:: DATASET ENTRIES ::
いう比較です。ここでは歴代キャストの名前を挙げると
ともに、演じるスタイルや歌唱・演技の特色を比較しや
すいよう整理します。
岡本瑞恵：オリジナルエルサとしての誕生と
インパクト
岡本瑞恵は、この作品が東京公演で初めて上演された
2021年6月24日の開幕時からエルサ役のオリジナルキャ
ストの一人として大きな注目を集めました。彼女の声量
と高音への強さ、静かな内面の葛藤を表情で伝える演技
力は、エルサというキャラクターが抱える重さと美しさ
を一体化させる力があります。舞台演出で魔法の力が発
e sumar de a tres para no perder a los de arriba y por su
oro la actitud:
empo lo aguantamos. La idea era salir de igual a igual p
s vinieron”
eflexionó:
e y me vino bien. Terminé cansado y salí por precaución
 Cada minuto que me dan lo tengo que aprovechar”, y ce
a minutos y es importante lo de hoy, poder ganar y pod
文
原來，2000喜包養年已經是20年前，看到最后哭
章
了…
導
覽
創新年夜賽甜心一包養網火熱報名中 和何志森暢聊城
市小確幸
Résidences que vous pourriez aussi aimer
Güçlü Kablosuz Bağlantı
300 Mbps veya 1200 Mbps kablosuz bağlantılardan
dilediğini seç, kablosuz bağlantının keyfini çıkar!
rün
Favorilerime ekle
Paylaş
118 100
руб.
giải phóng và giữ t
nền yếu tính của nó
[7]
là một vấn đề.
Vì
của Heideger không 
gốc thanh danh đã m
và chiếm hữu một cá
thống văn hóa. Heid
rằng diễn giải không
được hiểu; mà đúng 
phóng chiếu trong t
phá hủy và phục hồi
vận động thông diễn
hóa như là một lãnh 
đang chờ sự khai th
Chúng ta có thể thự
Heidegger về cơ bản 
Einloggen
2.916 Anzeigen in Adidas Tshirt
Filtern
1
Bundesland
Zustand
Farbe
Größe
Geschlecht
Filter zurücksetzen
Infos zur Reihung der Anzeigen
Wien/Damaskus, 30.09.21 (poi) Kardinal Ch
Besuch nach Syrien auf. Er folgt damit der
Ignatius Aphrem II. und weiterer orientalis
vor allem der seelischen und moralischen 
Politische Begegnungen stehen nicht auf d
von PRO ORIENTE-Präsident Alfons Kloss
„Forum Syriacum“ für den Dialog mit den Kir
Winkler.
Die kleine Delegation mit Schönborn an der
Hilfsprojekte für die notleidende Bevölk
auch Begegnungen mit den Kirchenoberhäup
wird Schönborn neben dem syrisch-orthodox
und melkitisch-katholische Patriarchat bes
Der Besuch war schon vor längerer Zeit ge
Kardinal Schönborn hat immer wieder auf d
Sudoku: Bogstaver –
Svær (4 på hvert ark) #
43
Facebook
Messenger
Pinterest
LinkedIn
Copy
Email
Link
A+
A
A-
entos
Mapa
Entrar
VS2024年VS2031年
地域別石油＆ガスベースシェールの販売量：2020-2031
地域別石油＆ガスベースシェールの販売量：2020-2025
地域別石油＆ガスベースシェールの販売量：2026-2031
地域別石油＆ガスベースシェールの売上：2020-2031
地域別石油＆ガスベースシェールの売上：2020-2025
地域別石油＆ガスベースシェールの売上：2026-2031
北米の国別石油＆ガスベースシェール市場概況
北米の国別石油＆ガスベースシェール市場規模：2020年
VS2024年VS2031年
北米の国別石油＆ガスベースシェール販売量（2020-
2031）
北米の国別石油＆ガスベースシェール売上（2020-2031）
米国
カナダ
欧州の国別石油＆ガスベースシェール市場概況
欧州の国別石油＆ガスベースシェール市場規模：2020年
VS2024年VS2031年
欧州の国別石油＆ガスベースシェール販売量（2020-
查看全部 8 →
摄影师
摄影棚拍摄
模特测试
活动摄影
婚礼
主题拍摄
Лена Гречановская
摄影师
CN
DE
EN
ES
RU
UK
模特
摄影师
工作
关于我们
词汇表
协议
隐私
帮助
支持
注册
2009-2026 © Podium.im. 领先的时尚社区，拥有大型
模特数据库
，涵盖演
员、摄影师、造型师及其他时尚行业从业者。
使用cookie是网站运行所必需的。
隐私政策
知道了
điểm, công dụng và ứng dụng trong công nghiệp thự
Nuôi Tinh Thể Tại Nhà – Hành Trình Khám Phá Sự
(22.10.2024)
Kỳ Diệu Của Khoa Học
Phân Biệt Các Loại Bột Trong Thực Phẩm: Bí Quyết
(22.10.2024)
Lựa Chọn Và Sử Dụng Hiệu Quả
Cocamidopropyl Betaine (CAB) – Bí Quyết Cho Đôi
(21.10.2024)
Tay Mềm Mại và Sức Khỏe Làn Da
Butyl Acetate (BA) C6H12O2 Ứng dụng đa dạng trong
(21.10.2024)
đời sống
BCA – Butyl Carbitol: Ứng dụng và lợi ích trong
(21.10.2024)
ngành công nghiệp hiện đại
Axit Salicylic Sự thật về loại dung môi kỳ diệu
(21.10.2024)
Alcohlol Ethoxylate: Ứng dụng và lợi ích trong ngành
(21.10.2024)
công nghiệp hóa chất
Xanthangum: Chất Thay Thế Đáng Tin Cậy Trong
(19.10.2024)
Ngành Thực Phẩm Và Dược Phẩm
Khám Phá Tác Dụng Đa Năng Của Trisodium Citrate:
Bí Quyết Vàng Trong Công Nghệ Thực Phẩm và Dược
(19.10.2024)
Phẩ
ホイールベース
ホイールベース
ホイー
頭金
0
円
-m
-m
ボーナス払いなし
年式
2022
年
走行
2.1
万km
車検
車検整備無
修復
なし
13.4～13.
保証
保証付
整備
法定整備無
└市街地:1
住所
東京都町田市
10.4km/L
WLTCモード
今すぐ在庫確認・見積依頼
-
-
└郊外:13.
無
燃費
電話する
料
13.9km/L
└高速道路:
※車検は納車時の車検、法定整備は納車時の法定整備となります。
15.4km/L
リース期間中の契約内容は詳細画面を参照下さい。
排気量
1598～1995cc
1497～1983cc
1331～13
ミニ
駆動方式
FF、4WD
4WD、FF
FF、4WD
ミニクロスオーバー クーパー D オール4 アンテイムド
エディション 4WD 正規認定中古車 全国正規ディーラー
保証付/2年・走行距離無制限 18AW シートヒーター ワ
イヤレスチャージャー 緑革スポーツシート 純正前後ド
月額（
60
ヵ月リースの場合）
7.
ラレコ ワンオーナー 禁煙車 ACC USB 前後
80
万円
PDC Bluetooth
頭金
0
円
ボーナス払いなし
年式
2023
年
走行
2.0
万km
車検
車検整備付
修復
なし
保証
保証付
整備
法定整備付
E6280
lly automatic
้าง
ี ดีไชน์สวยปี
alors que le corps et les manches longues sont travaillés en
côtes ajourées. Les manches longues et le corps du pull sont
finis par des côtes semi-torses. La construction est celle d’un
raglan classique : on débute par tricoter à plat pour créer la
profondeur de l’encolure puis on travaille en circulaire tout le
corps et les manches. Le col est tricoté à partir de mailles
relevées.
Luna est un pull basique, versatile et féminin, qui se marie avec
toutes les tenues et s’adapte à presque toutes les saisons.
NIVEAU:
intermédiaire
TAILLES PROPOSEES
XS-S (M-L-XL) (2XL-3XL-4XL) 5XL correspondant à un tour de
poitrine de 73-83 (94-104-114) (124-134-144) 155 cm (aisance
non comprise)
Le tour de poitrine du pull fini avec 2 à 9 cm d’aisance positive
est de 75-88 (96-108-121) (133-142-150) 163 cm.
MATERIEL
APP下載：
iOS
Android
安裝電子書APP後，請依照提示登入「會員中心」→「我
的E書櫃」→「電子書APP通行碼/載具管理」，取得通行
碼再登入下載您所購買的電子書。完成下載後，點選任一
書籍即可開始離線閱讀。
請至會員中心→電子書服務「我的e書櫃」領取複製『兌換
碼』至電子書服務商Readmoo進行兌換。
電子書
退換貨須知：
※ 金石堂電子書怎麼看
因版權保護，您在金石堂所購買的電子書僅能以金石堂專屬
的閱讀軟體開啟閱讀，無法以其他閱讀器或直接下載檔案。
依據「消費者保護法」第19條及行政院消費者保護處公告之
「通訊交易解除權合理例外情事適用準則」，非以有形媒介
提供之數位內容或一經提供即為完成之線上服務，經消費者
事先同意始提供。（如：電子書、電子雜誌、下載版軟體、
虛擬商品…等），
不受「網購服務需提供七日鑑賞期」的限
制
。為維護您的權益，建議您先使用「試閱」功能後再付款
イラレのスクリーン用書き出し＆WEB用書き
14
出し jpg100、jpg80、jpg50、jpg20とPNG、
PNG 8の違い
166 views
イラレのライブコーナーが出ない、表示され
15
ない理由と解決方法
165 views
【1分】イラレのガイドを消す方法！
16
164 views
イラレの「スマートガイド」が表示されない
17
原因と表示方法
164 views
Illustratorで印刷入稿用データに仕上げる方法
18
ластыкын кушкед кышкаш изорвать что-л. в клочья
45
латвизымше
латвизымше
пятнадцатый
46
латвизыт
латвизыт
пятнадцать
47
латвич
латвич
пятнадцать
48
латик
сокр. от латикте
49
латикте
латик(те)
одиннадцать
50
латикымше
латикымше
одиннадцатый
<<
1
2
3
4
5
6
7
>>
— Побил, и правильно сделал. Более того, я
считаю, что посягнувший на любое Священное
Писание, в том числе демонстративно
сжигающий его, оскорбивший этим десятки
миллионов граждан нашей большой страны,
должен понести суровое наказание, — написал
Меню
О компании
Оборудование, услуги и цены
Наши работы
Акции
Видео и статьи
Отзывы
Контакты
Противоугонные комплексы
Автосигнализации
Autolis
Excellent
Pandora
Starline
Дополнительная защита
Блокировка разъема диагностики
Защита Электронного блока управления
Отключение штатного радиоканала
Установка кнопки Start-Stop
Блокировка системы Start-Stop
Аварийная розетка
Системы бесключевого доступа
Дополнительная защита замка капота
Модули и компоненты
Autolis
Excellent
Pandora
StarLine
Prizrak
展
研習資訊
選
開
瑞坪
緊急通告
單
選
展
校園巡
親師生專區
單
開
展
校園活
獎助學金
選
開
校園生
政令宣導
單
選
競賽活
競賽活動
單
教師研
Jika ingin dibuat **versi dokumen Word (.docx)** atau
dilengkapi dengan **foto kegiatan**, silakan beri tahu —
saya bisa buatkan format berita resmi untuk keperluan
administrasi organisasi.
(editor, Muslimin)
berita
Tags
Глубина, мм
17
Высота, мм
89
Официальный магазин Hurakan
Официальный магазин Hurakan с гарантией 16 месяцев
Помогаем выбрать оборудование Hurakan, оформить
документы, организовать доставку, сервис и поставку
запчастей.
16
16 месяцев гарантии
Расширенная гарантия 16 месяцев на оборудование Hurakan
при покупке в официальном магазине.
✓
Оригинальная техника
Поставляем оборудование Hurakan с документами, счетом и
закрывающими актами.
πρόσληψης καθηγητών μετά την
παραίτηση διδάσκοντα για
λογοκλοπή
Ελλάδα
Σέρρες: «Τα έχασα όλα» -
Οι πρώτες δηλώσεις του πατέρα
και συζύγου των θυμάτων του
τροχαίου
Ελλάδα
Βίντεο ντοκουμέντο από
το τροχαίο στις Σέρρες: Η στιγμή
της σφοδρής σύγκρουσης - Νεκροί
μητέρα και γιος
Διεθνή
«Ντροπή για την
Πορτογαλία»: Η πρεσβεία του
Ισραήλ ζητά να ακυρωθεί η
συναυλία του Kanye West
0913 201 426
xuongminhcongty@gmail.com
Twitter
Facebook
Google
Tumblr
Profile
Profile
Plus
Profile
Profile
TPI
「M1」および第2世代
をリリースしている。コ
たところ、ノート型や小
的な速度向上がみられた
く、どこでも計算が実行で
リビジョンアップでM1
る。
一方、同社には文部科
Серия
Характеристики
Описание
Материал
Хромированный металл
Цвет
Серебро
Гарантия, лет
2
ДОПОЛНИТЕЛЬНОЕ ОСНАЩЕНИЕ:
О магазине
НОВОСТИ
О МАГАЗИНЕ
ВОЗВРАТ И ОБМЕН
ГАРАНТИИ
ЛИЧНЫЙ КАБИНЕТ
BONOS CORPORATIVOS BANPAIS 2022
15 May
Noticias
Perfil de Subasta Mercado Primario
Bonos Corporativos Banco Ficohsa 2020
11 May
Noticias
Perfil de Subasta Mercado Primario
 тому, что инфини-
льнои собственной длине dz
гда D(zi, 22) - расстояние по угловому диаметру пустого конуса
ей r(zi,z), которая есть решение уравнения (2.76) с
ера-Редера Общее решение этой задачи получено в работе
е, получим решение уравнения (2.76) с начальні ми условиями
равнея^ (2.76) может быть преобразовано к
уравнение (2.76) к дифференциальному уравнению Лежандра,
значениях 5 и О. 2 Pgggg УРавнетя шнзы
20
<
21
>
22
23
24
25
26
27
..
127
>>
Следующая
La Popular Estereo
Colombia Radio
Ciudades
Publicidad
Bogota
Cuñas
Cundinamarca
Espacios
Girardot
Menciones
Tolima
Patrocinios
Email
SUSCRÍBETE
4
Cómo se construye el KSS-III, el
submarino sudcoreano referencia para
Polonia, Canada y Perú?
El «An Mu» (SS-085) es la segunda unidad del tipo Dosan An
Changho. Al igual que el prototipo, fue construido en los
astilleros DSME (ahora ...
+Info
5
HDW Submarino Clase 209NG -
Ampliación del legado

:: JOB ::
Of the entries listed above, reproduce only the lines starting at the line containing "документы, организовать доставку, сервис" and ending at the line containing "το τροχαίο στις Σέρρες: Η στιγμή". Include both, exactly as they stand.

:: ANSWER SECTION ::
документы, организовать доставку, сервис и поставку
запчастей.
16
16 месяцев гарантии
Расширенная гарантия 16 месяцев на оборудование Hurakan
при покупке в официальном магазине.
✓
Оригинальная техника
Поставляем оборудование Hurakan с документами, счетом и
закрывающими актами.
πρόσληψης καθηγητών μετά την
παραίτηση διδάσκοντα για
λογοκλοπή
Ελλάδα
Σέρρες: «Τα έχασα όλα» -
Οι πρώτες δηλώσεις του πατέρα
και συζύγου των θυμάτων του
τροχαίου
Ελλάδα
Βίντεο ντοκουμέντο από
το τροχαίο στις Σέρρες: Η στιγμή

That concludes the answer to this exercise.